Since it is situated in the middle of a street, it is more of a piece on a pedastal than a place to visit and contemplate. But since it is still surrounded by one of the most devastated urban places in the US, there are plenty of other places nearby to dwell on the negative. This colorful offering tries to do something different than some other memorials.


This stone, which looks a lot like a cemetery headstone, seemed a little out of place. But it also quickly turned a colorful plaza into a serious space.
What do you think? Does it strike you as having the impact of a Vietnam Memorial or a WWII? Should it?

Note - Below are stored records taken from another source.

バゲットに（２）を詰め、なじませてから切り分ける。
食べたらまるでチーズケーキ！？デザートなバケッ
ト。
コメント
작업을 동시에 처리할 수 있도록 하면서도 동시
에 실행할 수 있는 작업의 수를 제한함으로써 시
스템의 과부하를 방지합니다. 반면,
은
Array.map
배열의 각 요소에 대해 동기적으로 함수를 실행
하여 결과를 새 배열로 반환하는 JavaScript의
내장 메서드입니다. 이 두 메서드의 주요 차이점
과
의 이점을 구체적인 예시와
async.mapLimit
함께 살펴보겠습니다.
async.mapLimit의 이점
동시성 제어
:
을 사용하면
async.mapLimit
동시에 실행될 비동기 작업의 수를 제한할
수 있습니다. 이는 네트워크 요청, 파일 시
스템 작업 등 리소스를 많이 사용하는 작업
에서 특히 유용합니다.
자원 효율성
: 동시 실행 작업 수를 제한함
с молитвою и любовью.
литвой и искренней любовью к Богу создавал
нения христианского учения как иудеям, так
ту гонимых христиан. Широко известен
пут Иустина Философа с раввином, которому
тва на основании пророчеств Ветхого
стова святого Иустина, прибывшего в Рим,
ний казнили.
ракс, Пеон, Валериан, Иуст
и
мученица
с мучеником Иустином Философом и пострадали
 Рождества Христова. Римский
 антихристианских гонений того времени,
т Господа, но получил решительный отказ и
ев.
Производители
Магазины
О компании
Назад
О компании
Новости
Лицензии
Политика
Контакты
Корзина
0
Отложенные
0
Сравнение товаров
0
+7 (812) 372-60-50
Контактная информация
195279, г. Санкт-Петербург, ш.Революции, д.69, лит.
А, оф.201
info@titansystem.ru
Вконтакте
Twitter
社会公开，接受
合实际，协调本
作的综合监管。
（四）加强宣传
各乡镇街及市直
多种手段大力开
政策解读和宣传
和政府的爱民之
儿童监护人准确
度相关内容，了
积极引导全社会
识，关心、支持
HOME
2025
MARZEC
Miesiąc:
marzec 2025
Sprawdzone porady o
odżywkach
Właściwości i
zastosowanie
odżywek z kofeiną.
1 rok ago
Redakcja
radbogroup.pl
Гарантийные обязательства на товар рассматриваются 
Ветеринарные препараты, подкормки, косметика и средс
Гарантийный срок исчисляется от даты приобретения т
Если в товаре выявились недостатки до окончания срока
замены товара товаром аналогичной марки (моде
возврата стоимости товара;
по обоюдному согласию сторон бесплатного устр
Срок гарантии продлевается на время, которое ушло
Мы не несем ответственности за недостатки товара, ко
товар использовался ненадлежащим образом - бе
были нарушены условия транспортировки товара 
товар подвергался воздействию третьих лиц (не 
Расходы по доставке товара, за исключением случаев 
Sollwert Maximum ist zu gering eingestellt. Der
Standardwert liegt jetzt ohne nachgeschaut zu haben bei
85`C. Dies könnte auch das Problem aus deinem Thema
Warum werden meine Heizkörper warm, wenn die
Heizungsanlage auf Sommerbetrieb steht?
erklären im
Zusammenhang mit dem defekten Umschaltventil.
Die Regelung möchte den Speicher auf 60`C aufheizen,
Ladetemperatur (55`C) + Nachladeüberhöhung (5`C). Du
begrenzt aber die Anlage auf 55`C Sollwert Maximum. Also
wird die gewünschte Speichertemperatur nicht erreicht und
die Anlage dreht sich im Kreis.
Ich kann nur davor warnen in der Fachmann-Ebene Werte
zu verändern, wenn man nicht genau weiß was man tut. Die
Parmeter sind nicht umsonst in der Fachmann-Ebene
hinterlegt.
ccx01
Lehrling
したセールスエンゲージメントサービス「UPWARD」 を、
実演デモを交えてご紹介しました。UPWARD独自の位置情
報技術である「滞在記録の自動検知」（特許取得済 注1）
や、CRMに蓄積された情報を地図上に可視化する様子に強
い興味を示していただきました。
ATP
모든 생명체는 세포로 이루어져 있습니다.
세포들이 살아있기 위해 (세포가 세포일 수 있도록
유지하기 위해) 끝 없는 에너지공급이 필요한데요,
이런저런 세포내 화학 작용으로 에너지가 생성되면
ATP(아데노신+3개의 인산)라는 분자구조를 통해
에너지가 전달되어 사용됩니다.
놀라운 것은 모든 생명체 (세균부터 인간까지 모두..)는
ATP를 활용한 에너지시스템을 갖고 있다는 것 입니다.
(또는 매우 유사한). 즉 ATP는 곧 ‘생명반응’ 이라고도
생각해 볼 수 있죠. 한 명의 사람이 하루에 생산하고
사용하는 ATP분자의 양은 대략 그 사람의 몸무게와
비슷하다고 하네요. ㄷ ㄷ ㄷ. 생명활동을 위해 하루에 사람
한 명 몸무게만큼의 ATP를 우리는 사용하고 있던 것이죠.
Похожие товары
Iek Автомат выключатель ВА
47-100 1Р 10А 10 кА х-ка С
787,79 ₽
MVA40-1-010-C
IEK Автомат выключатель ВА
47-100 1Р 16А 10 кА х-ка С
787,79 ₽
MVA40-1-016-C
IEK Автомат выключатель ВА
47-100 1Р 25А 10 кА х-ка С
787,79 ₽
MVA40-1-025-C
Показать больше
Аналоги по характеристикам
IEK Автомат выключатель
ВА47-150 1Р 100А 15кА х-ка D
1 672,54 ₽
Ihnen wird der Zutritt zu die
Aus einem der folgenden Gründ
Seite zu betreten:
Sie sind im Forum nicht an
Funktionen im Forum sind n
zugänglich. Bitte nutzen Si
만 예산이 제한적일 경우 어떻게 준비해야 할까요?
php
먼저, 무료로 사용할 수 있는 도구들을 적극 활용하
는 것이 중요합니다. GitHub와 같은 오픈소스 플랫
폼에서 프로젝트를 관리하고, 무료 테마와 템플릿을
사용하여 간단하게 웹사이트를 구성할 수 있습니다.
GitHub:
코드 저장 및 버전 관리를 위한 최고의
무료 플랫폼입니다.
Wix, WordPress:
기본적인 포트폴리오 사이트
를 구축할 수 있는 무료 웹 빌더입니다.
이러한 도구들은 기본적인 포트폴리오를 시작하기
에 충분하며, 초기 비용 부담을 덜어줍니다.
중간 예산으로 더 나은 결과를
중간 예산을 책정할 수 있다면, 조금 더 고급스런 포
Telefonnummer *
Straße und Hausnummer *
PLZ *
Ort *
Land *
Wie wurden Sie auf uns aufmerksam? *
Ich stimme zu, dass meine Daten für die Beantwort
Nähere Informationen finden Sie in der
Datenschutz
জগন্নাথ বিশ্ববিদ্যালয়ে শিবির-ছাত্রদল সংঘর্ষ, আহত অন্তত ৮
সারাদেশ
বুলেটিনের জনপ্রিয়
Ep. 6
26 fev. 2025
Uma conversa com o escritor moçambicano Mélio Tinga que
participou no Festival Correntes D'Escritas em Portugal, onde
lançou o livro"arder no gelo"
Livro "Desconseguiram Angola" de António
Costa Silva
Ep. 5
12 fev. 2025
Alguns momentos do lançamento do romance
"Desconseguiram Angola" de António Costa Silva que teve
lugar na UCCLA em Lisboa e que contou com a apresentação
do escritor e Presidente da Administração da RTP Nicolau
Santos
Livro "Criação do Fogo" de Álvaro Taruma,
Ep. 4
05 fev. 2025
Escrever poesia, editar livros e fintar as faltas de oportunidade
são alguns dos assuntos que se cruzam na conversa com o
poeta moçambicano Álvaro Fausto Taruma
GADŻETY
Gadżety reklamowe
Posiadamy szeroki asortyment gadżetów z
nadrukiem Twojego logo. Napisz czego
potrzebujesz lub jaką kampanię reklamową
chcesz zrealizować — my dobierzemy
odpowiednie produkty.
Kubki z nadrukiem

What is being memorialized here?

16 October 2008

Brad Pitt's houses in NOLA

The Lower 9th Ward has some new houses being built by Brad Pitt's Make It Right Foundation.





The solar panels and materials scream sustainability, but the long levee wall in the background of this photo says something different to me.

15 October 2008

Not a good one for the rankings

Well, it was a rough weekend for my schools - LSU lost to Florida, Rutgers lost to Cincy, UK lost to South Carolina, and UW lost to Penn St. The Sagarin rankings actually rewarded Rutgers.



I sought comfort in the newly painted scoreboard at Tiger Stadium. It reminds us that they are the only team to have won 2 BCS National Championships.



We are also reminded that they play in an old dorm. That is how Huey Long got the funds to expand the stadium back in the 1930s. It is too good to be made up.